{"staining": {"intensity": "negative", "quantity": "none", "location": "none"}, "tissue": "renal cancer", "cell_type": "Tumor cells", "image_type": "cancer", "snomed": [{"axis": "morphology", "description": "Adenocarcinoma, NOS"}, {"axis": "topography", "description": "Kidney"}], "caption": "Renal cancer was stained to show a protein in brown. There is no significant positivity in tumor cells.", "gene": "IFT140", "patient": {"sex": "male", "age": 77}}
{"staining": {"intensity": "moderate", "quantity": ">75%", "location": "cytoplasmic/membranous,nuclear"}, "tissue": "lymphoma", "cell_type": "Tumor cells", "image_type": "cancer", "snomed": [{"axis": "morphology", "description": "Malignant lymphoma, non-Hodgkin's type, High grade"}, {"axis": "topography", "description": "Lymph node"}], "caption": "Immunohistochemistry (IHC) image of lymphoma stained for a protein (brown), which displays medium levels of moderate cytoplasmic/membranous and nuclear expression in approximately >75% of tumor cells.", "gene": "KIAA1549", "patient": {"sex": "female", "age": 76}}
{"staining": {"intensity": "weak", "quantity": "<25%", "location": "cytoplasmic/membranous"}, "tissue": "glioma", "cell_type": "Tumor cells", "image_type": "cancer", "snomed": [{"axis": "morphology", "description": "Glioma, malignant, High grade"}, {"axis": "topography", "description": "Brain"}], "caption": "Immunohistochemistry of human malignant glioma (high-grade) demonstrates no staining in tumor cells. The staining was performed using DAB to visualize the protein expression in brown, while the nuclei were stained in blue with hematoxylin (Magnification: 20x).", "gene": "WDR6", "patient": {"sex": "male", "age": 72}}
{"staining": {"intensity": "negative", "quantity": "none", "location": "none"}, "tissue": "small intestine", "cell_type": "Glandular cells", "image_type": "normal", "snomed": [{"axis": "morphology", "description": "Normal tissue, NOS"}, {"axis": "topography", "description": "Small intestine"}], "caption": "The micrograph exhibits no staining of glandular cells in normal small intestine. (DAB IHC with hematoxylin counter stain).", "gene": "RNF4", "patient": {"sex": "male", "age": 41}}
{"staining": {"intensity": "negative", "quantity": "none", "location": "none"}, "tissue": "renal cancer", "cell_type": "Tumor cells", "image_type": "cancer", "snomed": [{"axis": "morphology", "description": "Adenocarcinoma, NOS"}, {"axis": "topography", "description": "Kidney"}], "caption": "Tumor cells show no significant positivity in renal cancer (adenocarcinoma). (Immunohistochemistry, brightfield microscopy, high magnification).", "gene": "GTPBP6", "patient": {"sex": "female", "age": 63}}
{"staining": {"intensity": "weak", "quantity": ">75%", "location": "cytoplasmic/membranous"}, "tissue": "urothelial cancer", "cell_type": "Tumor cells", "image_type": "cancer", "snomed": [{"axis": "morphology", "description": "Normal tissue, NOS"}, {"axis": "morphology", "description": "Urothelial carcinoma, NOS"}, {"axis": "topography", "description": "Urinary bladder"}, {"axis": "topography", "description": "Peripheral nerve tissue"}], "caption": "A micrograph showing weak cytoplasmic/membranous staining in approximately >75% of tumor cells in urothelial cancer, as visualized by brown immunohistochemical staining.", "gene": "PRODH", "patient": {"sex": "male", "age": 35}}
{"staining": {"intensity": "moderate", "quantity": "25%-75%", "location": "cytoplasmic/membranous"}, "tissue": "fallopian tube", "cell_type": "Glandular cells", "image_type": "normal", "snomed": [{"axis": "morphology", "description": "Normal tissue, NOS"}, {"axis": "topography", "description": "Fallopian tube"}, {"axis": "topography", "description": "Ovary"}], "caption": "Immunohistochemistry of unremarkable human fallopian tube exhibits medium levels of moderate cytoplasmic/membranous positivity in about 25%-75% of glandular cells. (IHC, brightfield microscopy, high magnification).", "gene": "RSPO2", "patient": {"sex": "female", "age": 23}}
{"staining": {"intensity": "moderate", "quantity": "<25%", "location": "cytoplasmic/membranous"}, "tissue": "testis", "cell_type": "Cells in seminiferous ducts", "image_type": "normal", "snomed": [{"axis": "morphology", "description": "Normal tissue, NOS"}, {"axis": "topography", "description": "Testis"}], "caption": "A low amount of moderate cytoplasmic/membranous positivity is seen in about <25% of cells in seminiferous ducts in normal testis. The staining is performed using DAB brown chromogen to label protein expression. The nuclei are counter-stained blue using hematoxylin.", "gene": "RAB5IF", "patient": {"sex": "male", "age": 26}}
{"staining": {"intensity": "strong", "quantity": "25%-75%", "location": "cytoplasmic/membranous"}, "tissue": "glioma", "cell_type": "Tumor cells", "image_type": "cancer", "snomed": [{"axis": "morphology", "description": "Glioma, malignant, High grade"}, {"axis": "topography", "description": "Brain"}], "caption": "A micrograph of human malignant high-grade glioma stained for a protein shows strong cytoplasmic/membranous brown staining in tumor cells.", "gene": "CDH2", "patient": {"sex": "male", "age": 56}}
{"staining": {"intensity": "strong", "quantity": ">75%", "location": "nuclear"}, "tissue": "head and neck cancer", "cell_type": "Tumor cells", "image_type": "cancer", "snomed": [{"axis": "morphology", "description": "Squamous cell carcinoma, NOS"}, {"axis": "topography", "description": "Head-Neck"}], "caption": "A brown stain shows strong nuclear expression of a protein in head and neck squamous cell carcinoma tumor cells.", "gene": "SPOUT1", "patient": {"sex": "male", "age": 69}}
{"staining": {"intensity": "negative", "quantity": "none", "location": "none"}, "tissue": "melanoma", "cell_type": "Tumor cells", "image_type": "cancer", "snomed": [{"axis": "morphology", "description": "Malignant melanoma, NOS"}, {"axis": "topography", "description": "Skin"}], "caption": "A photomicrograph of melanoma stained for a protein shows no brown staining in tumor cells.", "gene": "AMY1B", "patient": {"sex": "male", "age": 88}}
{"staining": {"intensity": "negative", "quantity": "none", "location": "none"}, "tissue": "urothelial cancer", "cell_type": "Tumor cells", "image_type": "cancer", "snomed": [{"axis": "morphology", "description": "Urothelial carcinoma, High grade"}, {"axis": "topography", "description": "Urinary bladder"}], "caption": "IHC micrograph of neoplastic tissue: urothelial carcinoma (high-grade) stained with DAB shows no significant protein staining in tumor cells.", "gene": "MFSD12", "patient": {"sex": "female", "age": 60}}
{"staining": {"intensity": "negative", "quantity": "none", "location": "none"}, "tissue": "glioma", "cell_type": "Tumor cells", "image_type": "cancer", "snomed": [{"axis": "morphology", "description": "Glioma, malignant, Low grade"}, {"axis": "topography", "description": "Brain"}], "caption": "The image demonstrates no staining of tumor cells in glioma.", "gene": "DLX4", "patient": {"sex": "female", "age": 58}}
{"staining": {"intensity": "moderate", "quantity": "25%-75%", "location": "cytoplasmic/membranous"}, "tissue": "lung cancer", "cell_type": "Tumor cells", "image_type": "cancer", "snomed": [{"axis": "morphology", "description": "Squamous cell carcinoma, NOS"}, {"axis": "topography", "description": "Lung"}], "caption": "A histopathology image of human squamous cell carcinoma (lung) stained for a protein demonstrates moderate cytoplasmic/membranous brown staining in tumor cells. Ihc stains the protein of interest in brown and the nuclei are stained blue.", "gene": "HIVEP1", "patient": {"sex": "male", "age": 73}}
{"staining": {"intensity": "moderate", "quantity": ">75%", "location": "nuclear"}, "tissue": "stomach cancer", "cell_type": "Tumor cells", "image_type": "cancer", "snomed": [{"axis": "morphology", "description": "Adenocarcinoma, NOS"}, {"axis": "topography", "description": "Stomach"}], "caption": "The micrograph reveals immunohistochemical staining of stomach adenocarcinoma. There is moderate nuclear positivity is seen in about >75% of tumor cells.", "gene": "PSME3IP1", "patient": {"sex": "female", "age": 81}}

·····

DIRECTIONS FOR THIS TASK: Lines holding "bladder": copy each one from the records above.

RESPONSE AREA:
{"staining": {"intensity": "weak", "quantity": ">75%", "location": "cytoplasmic/membranous"}, "tissue": "urothelial cancer", "cell_type": "Tumor cells", "image_type": "cancer", "snomed": [{"axis": "morphology", "description": "Normal tissue, NOS"}, {"axis": "morphology", "description": "Urothelial carcinoma, NOS"}, {"axis": "topography", "description": "Urinary bladder"}, {"axis": "topography", "description": "Peripheral nerve tissue"}], "caption": "A micrograph showing weak cytoplasmic/membranous staining in approximately >75% of tumor cells in urothelial cancer, as visualized by brown immunohistochemical staining.", "gene": "PRODH", "patient": {"sex": "male", "age": 35}}
{"staining": {"intensity": "negative", "quantity": "none", "location": "none"}, "tissue": "urothelial cancer", "cell_type": "Tumor cells", "image_type": "cancer", "snomed": [{"axis": "morphology", "description": "Urothelial carcinoma, High grade"}, {"axis": "topography", "description": "Urinary bladder"}], "caption": "IHC micrograph of neoplastic tissue: urothelial carcinoma (high-grade) stained with DAB shows no significant protein staining in tumor cells.", "gene": "MFSD12", "patient": {"sex": "female", "age": 60}}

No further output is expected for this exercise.